▶

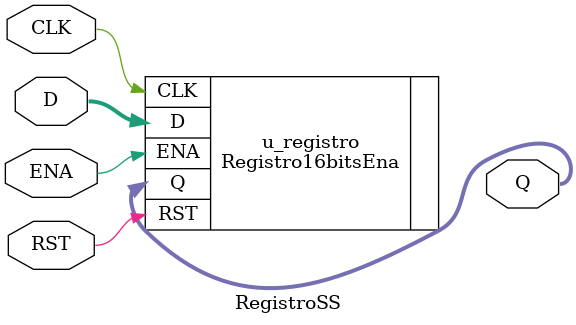
<source format=v>
`timescale 1ns / 1ps

module RegistroSS (
    input CLK, RST, ENA,
    input [15:0] D,
    output [15:0] Q
);
    Registro16bitsEna #(.RESET_VALUE(16'h0000)) u_registro (
        .CLK(CLK),
        .RST(RST),
        .ENA(ENA),
        .D(D),
        .Q(Q)
    );
endmodule
</source>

◀

An exact copy of the records is required. Pictures do not belong in it.

• _WRITTEN REPLY_:
<source format=v>
`timescale 1ns / 1ps

module RegistroSS (
    input CLK, RST, ENA,
    input [15:0] D,
    output [15:0] Q
);
    Registro16bitsEna #(.RESET_VALUE(16'h0000)) u_registro (
        .CLK(CLK),
        .RST(RST),
        .ENA(ENA),
        .D(D),
        .Q(Q)
    );
endmodule
</source>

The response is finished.